Set every entry down again exactly, omitting none.

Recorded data
______
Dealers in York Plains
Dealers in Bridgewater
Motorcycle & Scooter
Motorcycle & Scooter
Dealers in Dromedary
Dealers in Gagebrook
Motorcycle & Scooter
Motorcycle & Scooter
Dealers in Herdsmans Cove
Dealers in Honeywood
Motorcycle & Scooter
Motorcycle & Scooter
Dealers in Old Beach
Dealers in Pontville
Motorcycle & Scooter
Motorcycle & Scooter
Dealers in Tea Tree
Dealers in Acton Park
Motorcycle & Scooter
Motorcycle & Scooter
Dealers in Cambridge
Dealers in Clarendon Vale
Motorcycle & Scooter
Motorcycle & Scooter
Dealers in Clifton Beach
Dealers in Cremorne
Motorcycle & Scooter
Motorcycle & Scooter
______
> **Exercise output**
Dealers in York Plains
Dealers in Bridgewater
Motorcycle & Scooter
Motorcycle & Scooter
Dealers in Dromedary
Dealers in Gagebrook
Motorcycle & Scooter
Motorcycle & Scooter
Dealers in Herdsmans Cove
Dealers in Honeywood
Motorcycle & Scooter
Motorcycle & Scooter
Dealers in Old Beach
Dealers in Pontville
Motorcycle & Scooter
Motorcycle & Scooter
Dealers in Tea Tree
Dealers in Acton Park
Motorcycle & Scooter
Motorcycle & Scooter
Dealers in Cambridge
Dealers in Clarendon Vale
Motorcycle & Scooter
Motorcycle & Scooter
Dealers in Clifton Beach
Dealers in Cremorne
Motorcycle & Scooter
Motorcycle & Scooter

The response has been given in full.